#### REQUIREMENTS:
Reproduce the rows below verbatim, beginning at the line that contains "collection date: 1897-07-17" and stopping after the line that contains "genus: Carludovica".
-- begin ROWS --
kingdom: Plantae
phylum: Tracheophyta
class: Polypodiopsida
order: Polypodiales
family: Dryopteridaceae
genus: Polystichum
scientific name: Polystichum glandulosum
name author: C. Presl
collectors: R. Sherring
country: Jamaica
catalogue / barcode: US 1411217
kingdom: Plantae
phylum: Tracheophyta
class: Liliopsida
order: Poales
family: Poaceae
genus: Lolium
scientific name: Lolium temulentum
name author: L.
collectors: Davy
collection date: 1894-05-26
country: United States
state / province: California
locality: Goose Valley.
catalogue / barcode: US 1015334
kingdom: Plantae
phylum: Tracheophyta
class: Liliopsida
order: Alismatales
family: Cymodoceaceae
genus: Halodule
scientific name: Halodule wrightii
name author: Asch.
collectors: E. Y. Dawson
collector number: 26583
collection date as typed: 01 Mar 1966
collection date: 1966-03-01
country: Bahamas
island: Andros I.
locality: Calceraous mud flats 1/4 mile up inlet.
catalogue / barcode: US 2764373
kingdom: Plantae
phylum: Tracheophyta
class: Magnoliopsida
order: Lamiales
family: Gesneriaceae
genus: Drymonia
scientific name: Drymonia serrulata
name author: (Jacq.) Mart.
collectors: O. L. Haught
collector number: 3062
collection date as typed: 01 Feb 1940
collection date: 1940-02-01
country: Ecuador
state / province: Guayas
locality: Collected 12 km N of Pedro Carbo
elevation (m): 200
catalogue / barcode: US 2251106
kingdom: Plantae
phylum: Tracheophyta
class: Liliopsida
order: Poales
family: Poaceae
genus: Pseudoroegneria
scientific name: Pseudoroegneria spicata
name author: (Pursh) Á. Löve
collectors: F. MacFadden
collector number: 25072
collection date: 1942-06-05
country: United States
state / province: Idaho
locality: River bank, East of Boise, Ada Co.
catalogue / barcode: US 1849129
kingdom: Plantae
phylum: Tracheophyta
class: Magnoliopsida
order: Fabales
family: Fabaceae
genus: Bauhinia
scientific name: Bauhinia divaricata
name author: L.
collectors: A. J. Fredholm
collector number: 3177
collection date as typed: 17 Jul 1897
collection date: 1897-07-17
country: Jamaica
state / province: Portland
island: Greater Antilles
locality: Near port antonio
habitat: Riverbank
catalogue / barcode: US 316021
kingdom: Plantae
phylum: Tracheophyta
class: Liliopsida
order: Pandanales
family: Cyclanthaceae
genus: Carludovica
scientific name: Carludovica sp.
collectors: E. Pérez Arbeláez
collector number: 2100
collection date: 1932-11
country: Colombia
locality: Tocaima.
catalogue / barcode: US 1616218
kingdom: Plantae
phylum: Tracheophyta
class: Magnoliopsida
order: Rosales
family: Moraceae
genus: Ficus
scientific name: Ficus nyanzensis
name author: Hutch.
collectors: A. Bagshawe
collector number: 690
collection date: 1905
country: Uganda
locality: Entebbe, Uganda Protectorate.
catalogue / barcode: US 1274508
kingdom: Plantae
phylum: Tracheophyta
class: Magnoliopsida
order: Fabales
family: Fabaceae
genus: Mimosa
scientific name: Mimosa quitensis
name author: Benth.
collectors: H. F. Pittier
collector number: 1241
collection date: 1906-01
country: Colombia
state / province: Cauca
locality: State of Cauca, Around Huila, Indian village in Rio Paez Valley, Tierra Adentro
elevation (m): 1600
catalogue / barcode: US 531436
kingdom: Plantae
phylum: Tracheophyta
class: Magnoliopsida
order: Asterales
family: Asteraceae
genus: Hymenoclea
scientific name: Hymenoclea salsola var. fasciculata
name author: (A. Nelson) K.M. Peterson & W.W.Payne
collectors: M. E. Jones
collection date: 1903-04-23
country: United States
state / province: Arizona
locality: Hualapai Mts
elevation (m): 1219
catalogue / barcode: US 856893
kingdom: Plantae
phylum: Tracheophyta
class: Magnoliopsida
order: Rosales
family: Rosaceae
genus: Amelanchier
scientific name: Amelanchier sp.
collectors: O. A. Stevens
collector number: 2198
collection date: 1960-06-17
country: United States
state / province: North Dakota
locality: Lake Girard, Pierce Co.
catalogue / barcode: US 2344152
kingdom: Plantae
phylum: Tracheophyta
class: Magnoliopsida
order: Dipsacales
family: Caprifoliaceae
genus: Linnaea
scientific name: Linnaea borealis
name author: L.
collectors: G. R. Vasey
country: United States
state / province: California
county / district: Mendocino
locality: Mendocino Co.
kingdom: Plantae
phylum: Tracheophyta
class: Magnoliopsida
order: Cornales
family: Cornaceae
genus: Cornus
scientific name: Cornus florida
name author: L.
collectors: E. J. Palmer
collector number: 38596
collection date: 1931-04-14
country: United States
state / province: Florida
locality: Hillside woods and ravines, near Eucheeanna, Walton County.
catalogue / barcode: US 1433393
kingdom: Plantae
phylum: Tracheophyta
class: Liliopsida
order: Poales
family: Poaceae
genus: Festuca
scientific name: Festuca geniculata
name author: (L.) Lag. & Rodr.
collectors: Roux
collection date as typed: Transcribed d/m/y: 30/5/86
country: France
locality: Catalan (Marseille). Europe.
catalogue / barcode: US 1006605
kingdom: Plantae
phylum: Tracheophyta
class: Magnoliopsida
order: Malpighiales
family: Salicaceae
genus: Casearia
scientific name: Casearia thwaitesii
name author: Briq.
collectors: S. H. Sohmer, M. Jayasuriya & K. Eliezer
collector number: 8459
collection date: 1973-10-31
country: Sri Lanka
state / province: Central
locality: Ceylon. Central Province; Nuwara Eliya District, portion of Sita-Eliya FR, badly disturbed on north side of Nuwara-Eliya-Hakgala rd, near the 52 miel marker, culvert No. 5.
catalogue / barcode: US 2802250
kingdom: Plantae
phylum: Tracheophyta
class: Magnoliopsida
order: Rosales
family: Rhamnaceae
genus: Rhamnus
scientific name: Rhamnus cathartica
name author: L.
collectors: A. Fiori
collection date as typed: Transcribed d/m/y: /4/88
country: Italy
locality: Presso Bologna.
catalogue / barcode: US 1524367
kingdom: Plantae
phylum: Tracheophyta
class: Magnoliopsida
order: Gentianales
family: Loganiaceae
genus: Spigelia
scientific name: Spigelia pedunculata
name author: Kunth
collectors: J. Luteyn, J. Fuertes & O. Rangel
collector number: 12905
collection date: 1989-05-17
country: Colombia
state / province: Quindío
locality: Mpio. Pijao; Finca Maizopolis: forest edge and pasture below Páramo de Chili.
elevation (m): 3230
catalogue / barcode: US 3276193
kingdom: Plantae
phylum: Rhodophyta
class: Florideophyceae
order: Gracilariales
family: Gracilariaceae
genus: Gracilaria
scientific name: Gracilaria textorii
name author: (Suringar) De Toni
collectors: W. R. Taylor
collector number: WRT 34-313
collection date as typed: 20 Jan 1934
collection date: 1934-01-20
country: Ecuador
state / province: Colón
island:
-- end ROWS --
#### OUTPUT FOR THIS EXERCISE:
collection date: 1897-07-17
country: Jamaica
state / province: Portland
island: Greater Antilles
locality: Near port antonio
habitat: Riverbank
catalogue / barcode: US 316021
kingdom: Plantae
phylum: Tracheophyta
class: Liliopsida
order: Pandanales
family: Cyclanthaceae
genus: Carludovica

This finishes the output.